Being an MTI, a technical sergeant’s journey

  • Published
  • By Airman Sadie Colbert
  • 28th Bomb Wing Public Affairs
"I was actually in awe [when] I got accepted for such an elite and prestigious position," said Tech. Sgt. Gideon Stibor, 28th Logistics Readiness Squadron fuels distribution NCO in charge. "To be viewed as one of the best the Air Force had to offer was an honor."

It was 2009 when Stibor was chosen to become a military training instructor at Lackland Air Force Base, Texas.

"It was extremely difficult to get selected," Stibor said. "During that time, if you wanted to become an MTI, you had to get letters of recommendation approved through the chain of command first, [and then sent] up to wing level. If you made it through that process you could apply. Finally, all you could do was to wait for the response."

Upon arriving at Lackland, he was assigned to the 321st Training Squadron where he led flights of aspiring Airmen for two years. Afterward, he honed his skills becoming a Get Fit instructor, as well as teaching academics.

Due to his superior performance, Stibor was given the opportunity to work with trainees in medical holding and those struggling to pass the final physical training evaluation as part of Get Fit.

Nearing the end of his special duty assignment, Stibor was offered to extend his tour - he went on to be a full-time instructor in the academics section.

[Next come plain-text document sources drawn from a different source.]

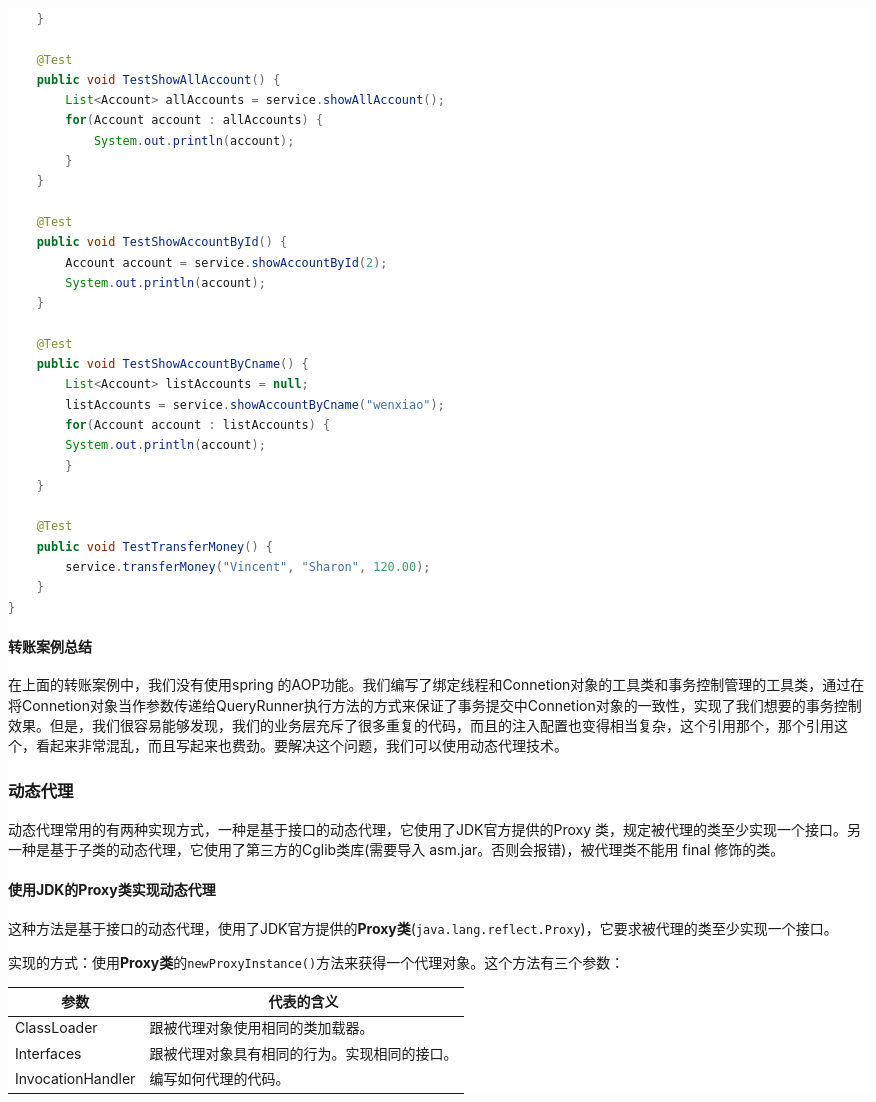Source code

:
 ```java
	}
	
	@Test
	public void TestShowAllAccount() {
		List<Account> allAccounts = service.showAllAccount();
		for(Account account : allAccounts) {
			System.out.println(account);
		}
	}
	
	@Test
	public void TestShowAccountById() {
		Account account = service.showAccountById(2);
		System.out.println(account);
	}
	
	@Test
	public void TestShowAccountByCname() {
		List<Account> listAccounts = null;
		listAccounts = service.showAccountByCname("wenxiao");
		for(Account account : listAccounts) {
		System.out.println(account);
		}
	}
	
	@Test
	public void TestTransferMoney() {
		service.transferMoney("Vincent", "Sharon", 120.00);
	}
}
```

#### 转账案例总结

在上面的转账案例中，我们没有使用spring 的AOP功能。我们编写了绑定线程和Connetion对象的工具类和事务控制管理的工具类，通过在将Connetion对象当作参数传递给QueryRunner执行方法的方式来保证了事务提交中Connetion对象的一致性，实现了我们想要的事务控制效果。但是，我们很容易能够发现，我们的业务层充斥了很多重复的代码，而且的注入配置也变得相当复杂，这个引用那个，那个引用这个，看起来非常混乱，而且写起来也费劲。要解决这个问题，我们可以使用动态代理技术。

### 动态代理

动态代理常用的有两种实现方式，一种是基于接口的动态代理，它使用了JDK官方提供的Proxy 类，规定被代理的类至少实现一个接口。另一种是基于子类的动态代理，它使用了第三方的Cglib类库(需要导入 asm.jar。否则会报错)，被代理类不能用 final 修饰的类。

#### 使用JDK的Proxy类实现动态代理

这种方法是基于接口的动态代理，使用了JDK官方提供的**Proxy类**(`java.lang.reflect.Proxy`)，它要求被代理的类至少实现一个接口。

实现的方式：使用**Proxy类**的`newProxyInstance()`方法来获得一个代理对象。这个方法有三个参数：

| 参数              | 代表的含义                                   |
| ----------------- | -------------------------------------------- |
| ClassLoader       | 跟被代理对象使用相同的类加载器。             |
| Interfaces        | 跟被代理对象具有相同的行为。实现相同的接口。 |
| InvocationHandler | 编写如何代理的代码。                         |
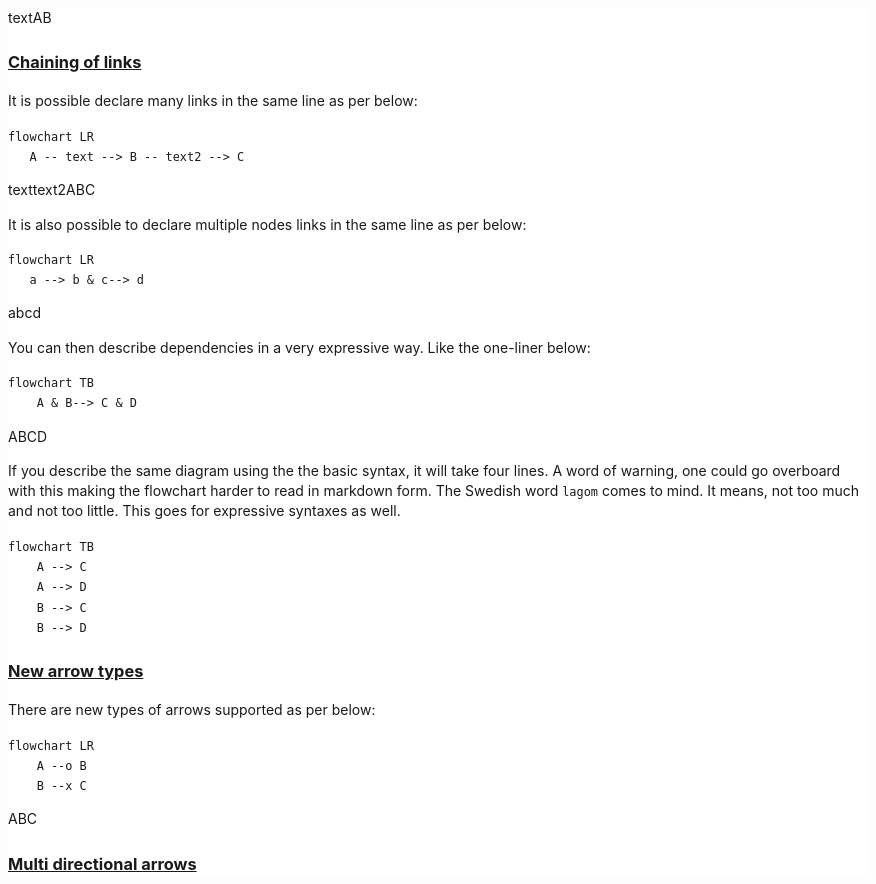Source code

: textAB

### [Chaining of links](https://mermaid-js.github.io/mermaid/#/flowchart?id=chaining-of-links)

It is possible declare many links in the same line as per below:

```
flowchart LR
   A -- text --> B -- text2 --> C
```

texttext2ABC

It is also possible to declare multiple nodes links in the same line as per below:

```
flowchart LR
   a --> b & c--> d
```

abcd

You can then describe dependencies in a very expressive way. Like the one-liner below:

```
flowchart TB
    A & B--> C & D
```

ABCD

If you describe the same diagram using the the basic syntax, it will take four lines. A word of warning, one could go overboard with this making the flowchart harder to read in markdown form. The Swedish word `lagom` comes to mind. It means, not too much and not too little. This goes for expressive syntaxes as well.

```
flowchart TB
    A --> C
    A --> D
    B --> C
    B --> D
```

### [New arrow types](https://mermaid-js.github.io/mermaid/#/flowchart?id=new-arrow-types)

There are new types of arrows supported as per below:

```
flowchart LR
    A --o B
    B --x C
```

ABC

### [Multi directional arrows](https://mermaid-js.github.io/mermaid/#/flowchart?id=multi-directional-arrows)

During this period, he taught flights how to operate in a deployed environment, as well as general Air Force knowledge.

Being an MTI influenced his life in more ways than one. Stibor further improved his own standards throughout his career, but also met his wife, a fellow military training instructor of four years.

"He had already been an instructor for two years when I arrived there," said Tech. Sgt. Lillian Stibor, 28th Medical Operations Squadron dental records reception NCOIC. "He was very knowledgeable and helped me become a better MTI."

After his time as an academic instructor, Gideon Stibor was ready to get back to his roots as a fuels technician, having worked in fuels management for eight years.

Upon returning to fuels management, he said he enjoyed remembering how everything worked.

"I was ready to see a fuel truck again," Gideon Stibor smiled. "I couldn't wait to get back in one and drive it."

Although he is glad to be back, Gideon Stibor says he does miss working as an MTI - seeing brand new trainees and being able to mold and shape them into Airmen motivated him every day.

The Stibor's agreed their time as MTIs was a great experience and if they had the chance to do it again, they definitely would.

"I miss the people there, the camaraderie and being among the best," Gideon Stibor said. "When you surround yourself with good people, it brings your [own] standards up."